SYNOPSIS: Much attention has been focused recently on the health hazards of asbestos, particularly with its use in school classroom ceilings and in hair dryers. That health danger, however, is not as great as the danger posed to persons who work in asbestos plants.

Research indicates that people who work in asbestos plants and inhale the fibers run a significantly higher risk of contracting lung cancer (20 times higher than for people who smoke). Other ailments include the respiratory disease asbestosis and mesothelioma. There also is a 300 to 400 percent increase in gastrointestinal cancer due to the fact that those who inhale the fibers also swallow them.

The situation is all the more tragic in light of the fact that the asbestos industry has been aware of the deadliness of their product since the 1930s and has done nothing about it. Finally, in the late 1960s, the U.S. government began regulating the asbestos industry.
What the American public does not know is that the asbestos manufacturers responded to the new regulations by simply moving their factories to Third World nations such as Mexico, Taiwan, South Korea, India, and Brazil where the regulations were either minimal or nonexistent. Additionally, the corporate profits in these locations were even higher because of the lower wages.

The working conditions in these foreign plants are horrendous.

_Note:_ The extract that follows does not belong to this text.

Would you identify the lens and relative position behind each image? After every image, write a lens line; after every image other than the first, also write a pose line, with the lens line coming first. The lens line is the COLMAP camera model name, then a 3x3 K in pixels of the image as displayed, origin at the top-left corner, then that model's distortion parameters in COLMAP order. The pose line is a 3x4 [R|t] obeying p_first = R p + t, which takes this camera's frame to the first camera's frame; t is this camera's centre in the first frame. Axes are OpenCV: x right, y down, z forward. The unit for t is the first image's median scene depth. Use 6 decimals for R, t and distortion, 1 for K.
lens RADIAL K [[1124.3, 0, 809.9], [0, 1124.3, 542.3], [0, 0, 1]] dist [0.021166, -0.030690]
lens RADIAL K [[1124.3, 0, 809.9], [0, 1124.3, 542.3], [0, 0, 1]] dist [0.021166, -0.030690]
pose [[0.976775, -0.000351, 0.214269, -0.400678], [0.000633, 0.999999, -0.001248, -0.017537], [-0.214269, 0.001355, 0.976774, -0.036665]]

Investigations of asbestos manufacturing plants such as Amatax, which has plants just across the border from El Paso, Texas, and Douglas, Arizona, found the air in the factories thick with asbestos fibers and large clumps of the material clinging to nearby bushes and fences where children play. The penchant young children have for putting things in their mouths makes the situation there all the more frightening.

 

UPDATE: By the 1980s, corporate America finally acknowledged the tragic hazards of asbestos. Major asbestos producers gave up the business either by choice or by bankruptcy; the largest to quit included U.S. Gypsum, Manville Corp., and UNR Industries Inc. of Chicago. The demise of the industry was hastened by a series of EPA orders starting in 1982 and climaxing in 1989 with the Asbestos Ban & Phaseout Rule, which provides for the elimination of 94 percent of all asbestos used in the U.S. by 1997 (Chicago Tribune, 4/30/96).

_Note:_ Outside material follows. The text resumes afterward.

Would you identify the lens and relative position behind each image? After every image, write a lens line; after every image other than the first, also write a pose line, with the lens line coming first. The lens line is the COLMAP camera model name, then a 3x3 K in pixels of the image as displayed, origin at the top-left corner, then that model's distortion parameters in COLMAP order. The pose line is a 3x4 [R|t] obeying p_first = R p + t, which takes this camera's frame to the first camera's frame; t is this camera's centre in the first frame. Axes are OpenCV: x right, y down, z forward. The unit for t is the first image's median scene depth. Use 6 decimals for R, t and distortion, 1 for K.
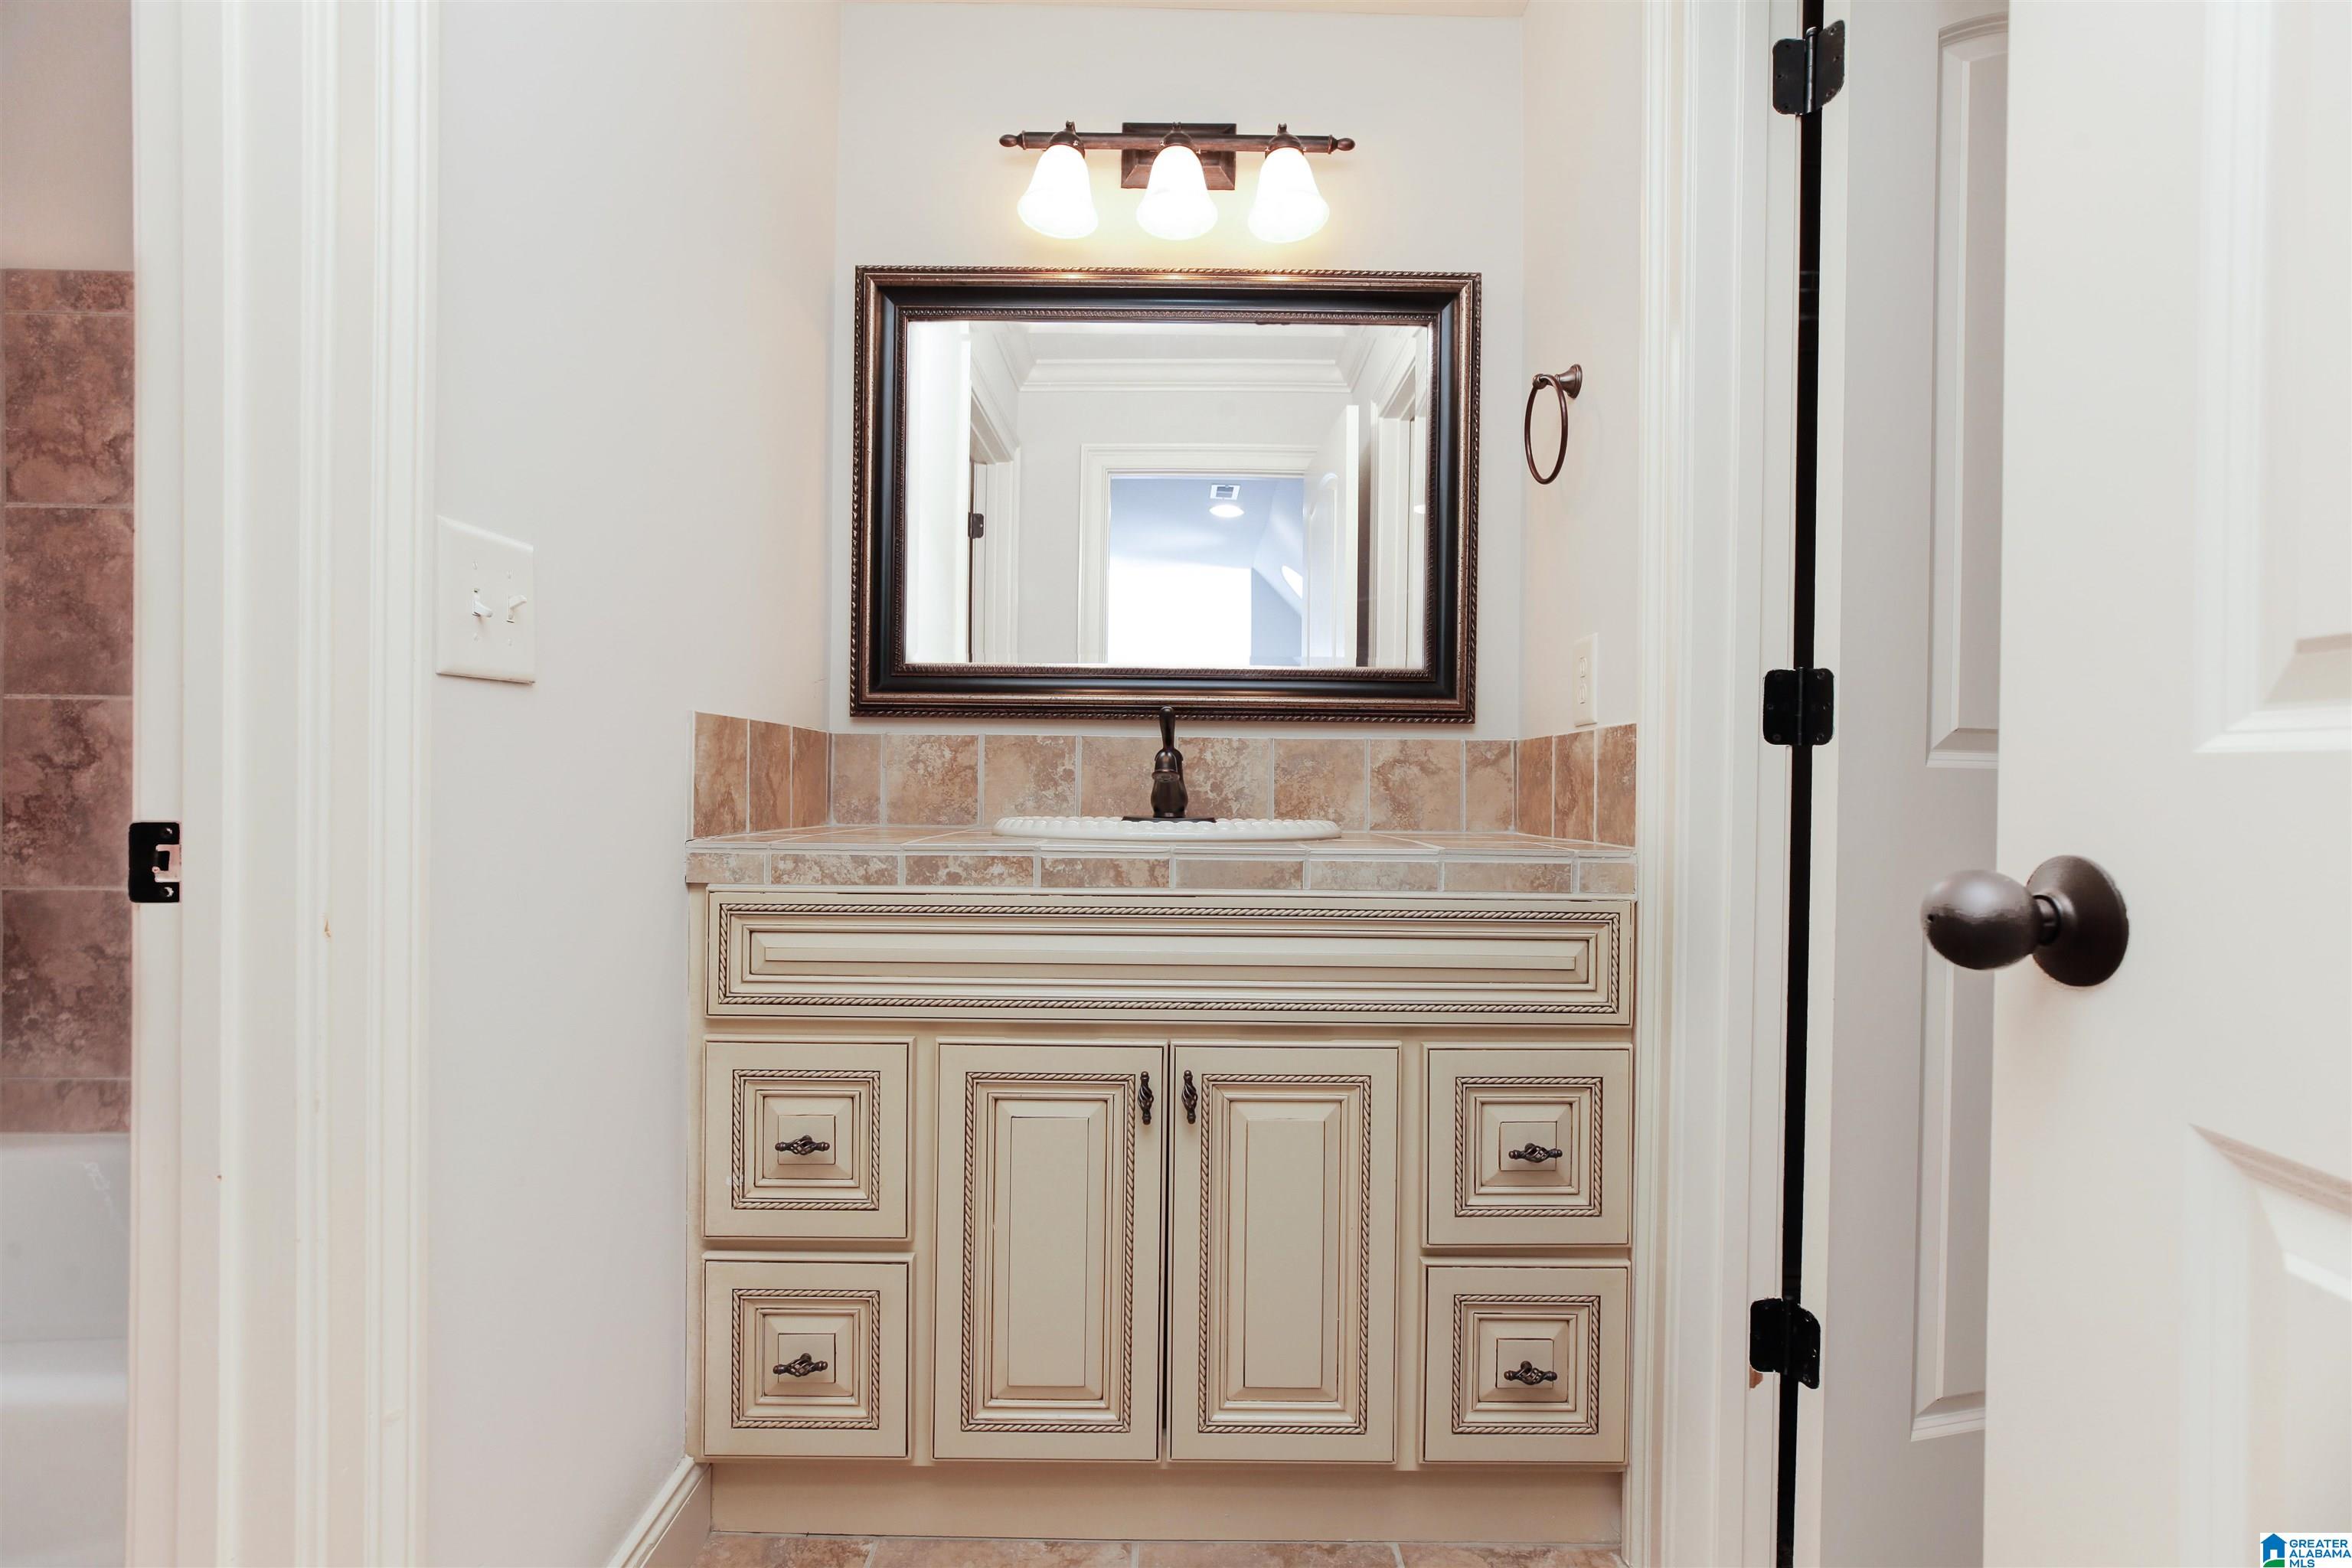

But, as reported by The National Journal (6/23/84), seven years after our Censored story, multinational corporations were still exporting some of their dirty industries, like asbestos, to Third World countries with weak environmental regulations. Eleven years later, the Mining Annual Review (July 1995) updated this continuing trend by reporting a "dramatic upturn in fortunes" for the asbestos industry, now found mostly in developing countries including Mexico, Brazil, South Africa, Zimbabwe, Swaziland, South Korea, Taiwan, China, India, Kazakhstan, Siberia, and Greece.